House Cleaning and Reminiscing: Part 3, by Anna

By January 20, 2021 NVLD Bloggers

I read through my vocational assessment next. It expressed something that I have long known and still deal with whenever a job or manager change needs to occur in my life: “It is highly unlikely that any job would be completely free of difficulties due to the functional severity of some of her nonverbal weaknesses.” Ouch. But also… yes. That fact, hands down, has been the most significant stressor of my life. I have had some challenges getting into a steady career path for the long term partly due to my lack of awareness of my NVLD until I was 5 years into the professional work world, and partly because I knew from the beginning I only wanted to work in mental health for a short period of time. My vocational assessment leaned towards disability disclosure. This is a very sensitive issue in the hidden disability community and in the employment support field. I have consistently wanted to disclose my disability, but I have been afraid to many times.

And there is a good reason. I have heard managers express discomfort in hiring someone who mentioned their learning disability in an interview, even when the disclosure was professionally expressed as a positive. The feedback I have gotten as a professional in hidden disability employment support has been a weariness of disclosure. There is usually encouragement to wait to see how the job goes before saying anything, but I have found that to be a very stressful path.
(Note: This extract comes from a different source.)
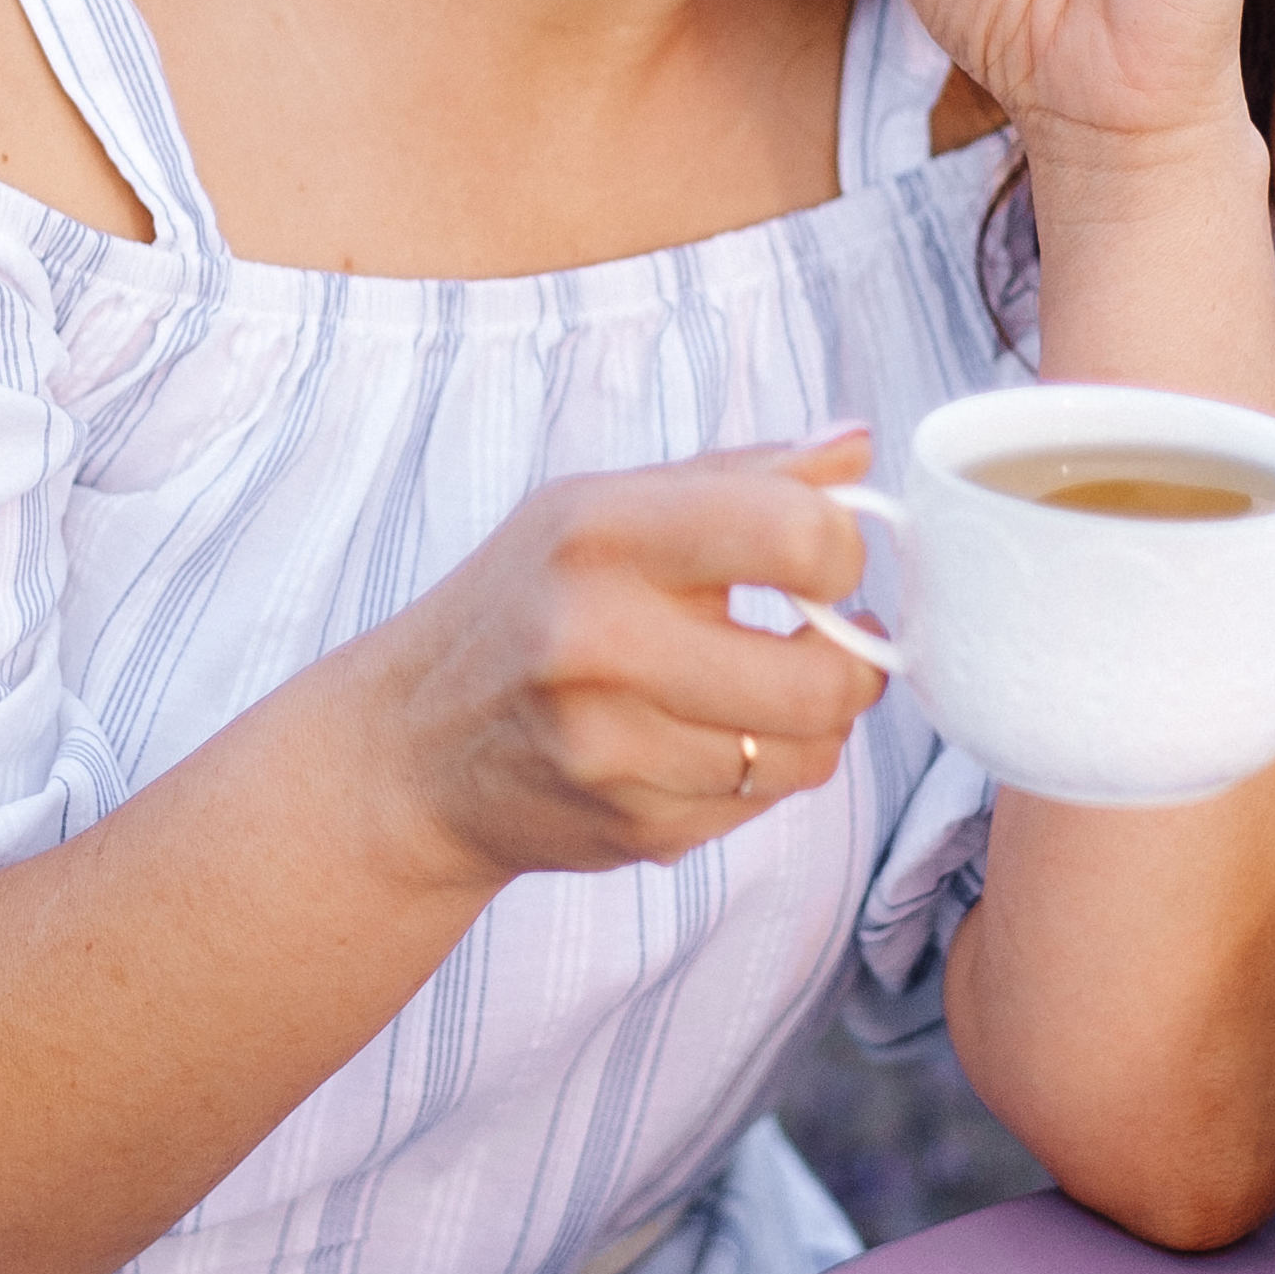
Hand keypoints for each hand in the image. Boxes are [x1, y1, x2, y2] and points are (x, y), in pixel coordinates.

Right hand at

“Her strongest areas are her verbal communication skills, her ability to absorb verbal information, an ease with speaking in public, and an intelligent, creative, and inquisitive mind. She also has strengths and credentials, in writing, although her spelling and grammar are not up to the level of her creative writing and composition/style.”

Every time I revisit these documents I have a few more years of growth and life experiences and I take a bit more out of them and each time I find myself in a deeper level of self acceptance. Life with a significant split between verbal and nonverbal abilities possesses a lot of challenges in building a life filled with creativity and resiliency. It can be scary to be open about my significant weaknesses. I worry people will think I am less intelligent than they once did, less normal, less like them. Yet I think these concerns will become less common the more people there are out there who own their diagnoses. People who are in a place where they can say I’m here, I am intelligent, I am capable, and I struggle. It is ok to not be in that place now, or ever. It is a very personal choice to be open. I know I will be judged for it in a way I never would if I kept it to myself. I still feel if being open is right for you, it can benefit many other people who may not be able to be a face of NVLD (or any other diagnosis). I want to be proud of everything that I am. So I choose to be as proud of my “superior verbal IQ” as I am proud of my “severely impaired fine motor skills” because all of it has created the person today who I am proud to be.
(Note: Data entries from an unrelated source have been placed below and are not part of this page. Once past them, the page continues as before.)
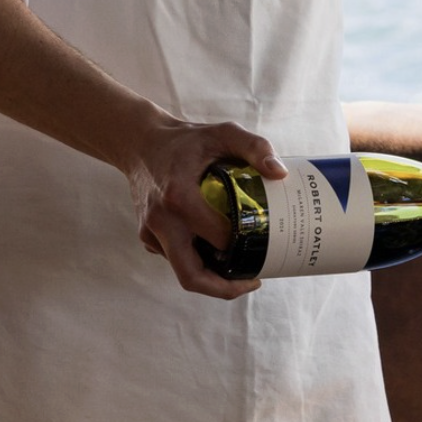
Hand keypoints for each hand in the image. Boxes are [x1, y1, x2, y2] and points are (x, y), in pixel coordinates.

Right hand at [125, 118, 285, 299]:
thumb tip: (280, 174)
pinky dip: (198, 261)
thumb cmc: (188, 139)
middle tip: (254, 281)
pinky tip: (221, 251)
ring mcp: (149, 232)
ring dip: (212, 277)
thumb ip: (255, 147)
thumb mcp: (224, 133)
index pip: (216, 238)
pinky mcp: (146, 237)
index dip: (243, 249)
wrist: (142, 143)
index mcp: (179, 197)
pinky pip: (174, 258)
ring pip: (182, 271)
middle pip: (190, 275)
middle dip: (224, 288)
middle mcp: (160, 221)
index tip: (266, 249)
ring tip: (243, 269)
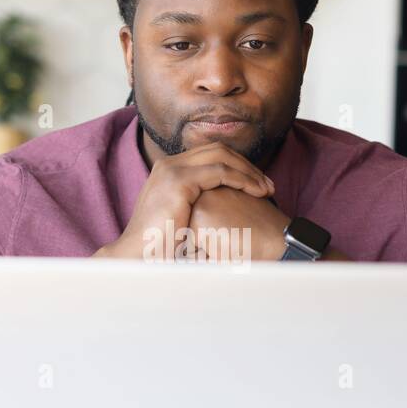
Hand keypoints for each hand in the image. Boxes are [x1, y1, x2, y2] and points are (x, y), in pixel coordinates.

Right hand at [94, 143, 273, 259]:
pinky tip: (256, 191)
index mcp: (169, 171)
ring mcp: (172, 170)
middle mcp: (169, 164)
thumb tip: (224, 208)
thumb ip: (198, 205)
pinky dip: (242, 179)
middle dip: (247, 165)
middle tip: (268, 185)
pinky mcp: (178, 181)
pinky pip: (220, 172)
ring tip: (267, 189)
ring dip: (249, 171)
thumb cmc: (160, 246)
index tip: (258, 184)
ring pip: (222, 157)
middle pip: (218, 150)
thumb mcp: (182, 219)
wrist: (138, 257)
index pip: (210, 155)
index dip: (237, 165)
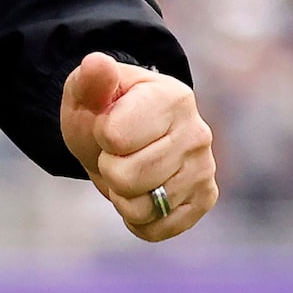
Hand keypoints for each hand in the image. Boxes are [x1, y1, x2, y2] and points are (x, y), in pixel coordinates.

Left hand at [59, 51, 217, 241]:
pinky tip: (141, 193)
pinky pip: (157, 229)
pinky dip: (138, 219)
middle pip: (126, 177)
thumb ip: (91, 79)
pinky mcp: (204, 199)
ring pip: (141, 208)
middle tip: (117, 153)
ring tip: (129, 170)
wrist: (124, 136)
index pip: (115, 138)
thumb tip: (97, 63)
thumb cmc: (105, 111)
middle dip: (108, 168)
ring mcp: (204, 168)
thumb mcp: (88, 92)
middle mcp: (198, 133)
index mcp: (172, 97)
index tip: (109, 125)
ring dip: (121, 195)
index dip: (101, 135)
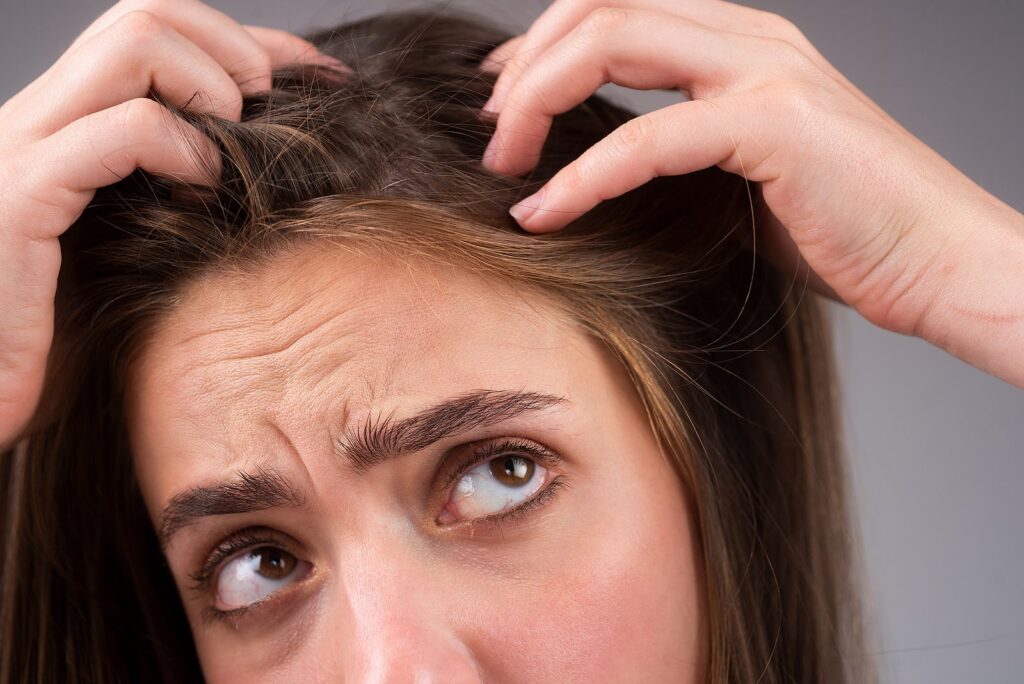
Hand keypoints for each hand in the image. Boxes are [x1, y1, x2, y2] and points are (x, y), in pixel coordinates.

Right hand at [0, 0, 346, 448]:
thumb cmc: (59, 339)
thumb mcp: (130, 249)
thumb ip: (175, 197)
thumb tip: (256, 179)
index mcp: (68, 127)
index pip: (161, 34)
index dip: (251, 41)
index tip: (323, 73)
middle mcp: (42, 120)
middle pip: (147, 14)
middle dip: (238, 46)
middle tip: (276, 108)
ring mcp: (25, 149)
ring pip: (134, 43)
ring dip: (213, 86)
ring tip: (232, 151)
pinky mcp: (21, 196)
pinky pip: (123, 130)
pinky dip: (184, 148)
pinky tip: (205, 191)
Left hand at [479, 0, 1023, 387]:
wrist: (937, 261)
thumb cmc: (842, 229)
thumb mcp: (739, 176)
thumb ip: (678, 153)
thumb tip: (597, 173)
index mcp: (740, 42)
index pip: (616, 10)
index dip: (544, 48)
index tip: (502, 105)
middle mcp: (750, 38)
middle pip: (601, 7)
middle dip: (527, 66)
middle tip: (491, 135)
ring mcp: (765, 71)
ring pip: (614, 42)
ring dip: (537, 100)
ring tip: (501, 162)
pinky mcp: (775, 124)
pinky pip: (649, 138)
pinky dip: (583, 177)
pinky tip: (543, 215)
I’m going to leave you with one last document I discovered while neatening up the house. During that time period, back in 2010, one of the employment support professionals I was working with interviewed a few of my former managers to put together some brief job reference write ups for me. Here is what they had to say:

“Anna covered events, meetings, and feature stories, and she was good. She was motivated, well organized, brought in new ideas for stories, and her writing was very well done. She was a really good employee. We were constantly getting letters and thanks from people she wrote about.”

“Anna was enthusiastic, dependable, reliable, and mature beyond her years. She was assigned to a project that was boring and tedious. Yet she finished on time, gave it her full attention and never lost focus. She always gave it her very best, and for a young person (on a tough job) she was very impressive. Would I hire her back? Absolutely!”

“Anna was filling in for us while an employee was out on a long leave, and she did a very good job. She was dependable and focused. She has a great personality, was very easy to get along with, acclimated easily and completed all tasks with no problems. Had she not moved back [to her home state] we would have tried to make a place for her here.”

“Anna was insightful, connected well with people and took direction well. She worked very hard and her stories were good.”

Anna

Anna has dreamed about making the world a better place for people who think differently her whole life. She has worked as a newspaper reporter and in supported employment within community mental health to achieve these goals. When not writing her blog, This NVLD Life, she enjoys going on adventures with her husband and their cat, Mia. Anna is a Project Social Ambassador for The NVLD Project.